Time Zero: The Last Year of Polaroid Film

Time Zero: The Last Year of Polaroid Film

Directed by: Grant Hamilton
92 minutes

World Premiere


Not far from where we stand, Edwin Land, one of the great innovators of the last century, developed a one-step, dry-process camera at the prompting of his young daughter, who questioned why she had to wait so long for photographs to be developed. He fully conceived his invention on the same day of her query and, in 1948, after four years of development, the first Polaroid Land Camera was launched to great acclaim, revolutionizing the world of consumer photography. It was a complete departure from all that had come before it.

By the turn of the century, after Land’s death, the development of digital photography had taken its toll on the corporation. In 2008, Polaroid announced that it would cease producing analog instant film. Enthusiasts everywhere mourned. Thanks to its distinctive qualities—nearly immediate photo development in one’s hand, beautiful color saturation, a distinctive frame—Polaroid had become the darling of photographers worldwide and would be missed immensely.

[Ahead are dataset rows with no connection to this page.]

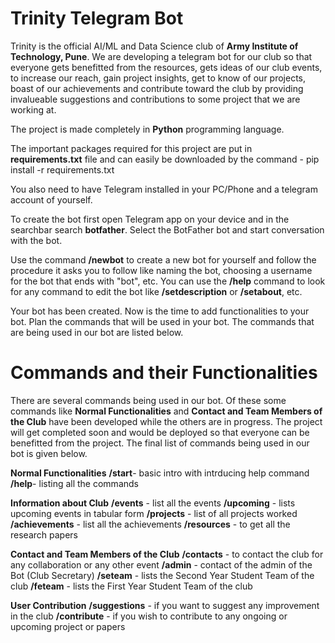 # Trinity Telegram Bot
Trinity is the official AI/ML and Data Science club of **Army Institute of Technology, Pune**. We are developing a telegram bot for our club so that everyone gets benefitted from the resources, gets ideas of our club events, to increase our reach, gain project insights, get to know of our projects, boast of our achievements and contribute toward the club by providing invalueable suggestions and contributions to some project that we are working at.

The project is made completely in **Python** programming language.

The important packages required for this project are put in **requirements.txt** file and can easily be downloaded by the command - 
  pip install -r requirements.txt

You also need to have Telegram installed in your PC/Phone and a telegram account of yourself.

To create the bot first open Telegram app on your device and in the searchbar search **botfather**. Select the BotFather bot and start conversation with the bot.

Use the command **/newbot** to create a new bot for yourself and follow the procedure it asks you to follow like naming the bot, choosing a username for the bot that ends with "bot", etc.
You can use the **/help** command to look for any command to edit the bot like **/setdescription** or **/setabout**, etc.

Your bot has been created. Now is the time to add functionalities to your bot. Plan the commands that will be used in your bot. The commands that are being used in our bot are listed below.

# Commands and their Functionalities
There are several commands being used in our bot. Of these some commands like **Normal Functionalities** and **Contact and Team Members of the Club** have been developed while the others are in progress. The project will get completed soon and would be deployed so that everyone can be benefitted from the project. The final list of commands being used in our bot is given below.       
        
**Normal Functionalities**
**/start**- basic intro with intrducing help command
**/help**- listing all the commands

**Information about Club**
**/events** - list all the events
**/upcoming** - lists upcoming events in tabular form
**/projects** - list of all projects worked
**/achievements** - list all the achievements
**/resources** - to get all the research papers

**Contact and Team Members of the Club**
**/contacts** - to contact the club for any collaboration or any other event
**/admin** - contact of the admin of the Bot (Club Secretary)
**/seteam** - lists the Second Year Student Team of the club
**/feteam** - lists the First Year Student Team of the club

**User Contribution**
**/suggestions** - if you want to suggest any improvement in the club
**/contribute** - if you wish to contribute to any ongoing or upcoming project or papers
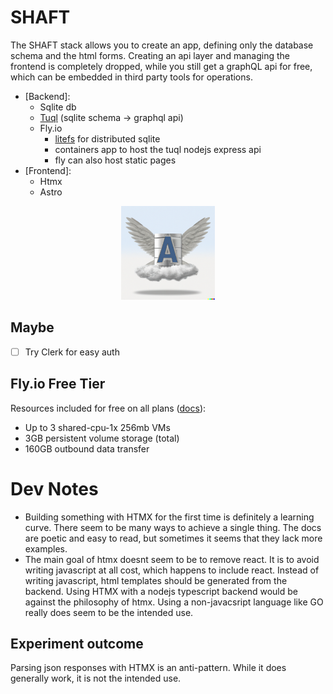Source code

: # SHAFT

The SHAFT stack allows you to create an app, defining only the database schema and the html forms. Creating an api layer and managing the frontend is completely dropped, while you still get a graphQL api for free, which can be embedded in third party tools for operations.

- [Backend]:
  - Sqlite db
  - [Tuql](https://github.com/bradleyboy/tuql) (sqlite schema -> graphql api)
  - Fly.io
    - [litefs](https://fly.io/docs/litefs/) for distributed sqlite
    - containers app to host the tuql nodejs express api
    - fly can also host static pages
- [Frontend]:
  - Htmx
  - Astro

<p align="center">
  <img src=".assets/logo_dalle.png" alt="Your Logo" width="150" height="auto">
</p>

## Maybe

- [ ] Try Clerk for easy auth

## Fly.io Free Tier

Resources included for free on all plans ([docs](https://fly.io/docs/about/pricing/#free-allowances)):
- Up to 3 shared-cpu-1x 256mb VMs
- 3GB persistent volume storage (total)
- 160GB outbound data transfer

# Dev Notes

- Building something with HTMX for the first time is definitely a learning curve. There seem to be
  many ways to achieve a single thing. The docs are poetic and easy to read, but sometimes it
  seems that they lack more examples.
- The main goal of htmx doesnt seem to be to remove react. It is to avoid writing javascript at
  all cost, which happens to include react. Instead of writing javascript, html templates should
  be generated from the backend. Using HTMX with a nodejs typescript backend would be against the
  philosophy of htmx. Using a non-javacsript language like GO really does seem to be the intended
  use.

## Experiment outcome

Parsing json responses with HTMX is an anti-pattern. While it does generally work, it is not the intended use.

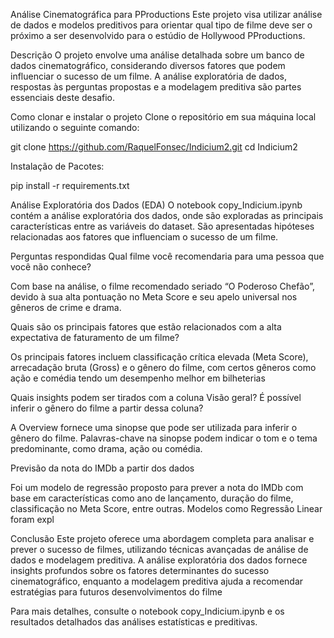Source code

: Análise Cinematográfica para PProductions
Este projeto visa utilizar análise de dados e modelos preditivos para orientar qual tipo de filme deve ser o próximo a ser desenvolvido para o estúdio de Hollywood PProductions.

Descrição
O projeto envolve uma análise detalhada sobre um banco de dados cinematográfico, considerando diversos fatores que podem influenciar o sucesso de um filme. A análise exploratória de dados, respostas às perguntas propostas e a modelagem preditiva são partes essenciais deste desafio.

Como clonar e instalar o projeto
Clone o repositório em sua máquina local utilizando o seguinte comando:

git clone https://github.com/RaquelFonsec/Indicium2.git
cd Indicium2

Instalação de Pacotes:

pip install -r requirements.txt

Análise Exploratória dos Dados (EDA)
O notebook copy_Indicium.ipynb contém a análise exploratória dos dados, onde são exploradas as principais características entre as variáveis do dataset. São apresentadas hipóteses relacionadas aos fatores que influenciam o sucesso de um filme.

Perguntas respondidas
Qual filme você recomendaria para uma pessoa que você não conhece?

Com base na análise, o filme recomendado seriado “O Poderoso Chefão”, devido à sua alta pontuação no Meta Score e seu apelo universal nos gêneros de crime e drama.

Quais são os principais fatores que estão relacionados com a alta expectativa de faturamento de um filme?

Os principais fatores incluem classificação crítica elevada (Meta Score), arrecadação bruta (Gross) e o gênero do filme, com certos gêneros como ação e comédia tendo um desempenho melhor em bilheterias

Quais insights podem ser tirados com a coluna Visão geral? É possível inferir o gênero do filme a partir dessa coluna?

A Overview fornece uma sinopse que pode ser utilizada para inferir o gênero do filme. Palavras-chave na sinopse podem indicar o tom e o tema predominante, como drama, ação ou comédia.

Previsão da nota do IMDb a partir dos dados

Foi um modelo de regressão proposto para prever a nota do IMDb com base em características como ano de lançamento, duração do filme, classificação no Meta Score, entre outras. Modelos como Regressão Linear foram expl

Conclusão
Este projeto oferece uma abordagem completa para analisar e prever o sucesso de filmes, utilizando técnicas avançadas de análise de dados e modelagem preditiva. A análise exploratória dos dados fornece insights profundos sobre os fatores determinantes do sucesso cinematográfico, enquanto a modelagem preditiva ajuda a recomendar estratégias para futuros desenvolvimentos do filme

Para mais detalhes, consulte o notebook copy_Indicium.ipynb e os resultados detalhados das análises estatísticas e preditivas.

From this darkness, hope emerged (not unlike a Polaroid photo) when Dr. Florian Kaps and the Impossible Project team announced a dazzling and ambitious plan to purchase Polaroid’s production machinery, transport it to the Netherlands, and resurrect the process.

Director Grant Hamilton weaves an affectionate tribute to Polaroid from interviews with a wide array of devotees and those who worked with Land, chronicling the inauguration of the Impossible Project. Will they be able to solve this seemingly hopeless, but important problem?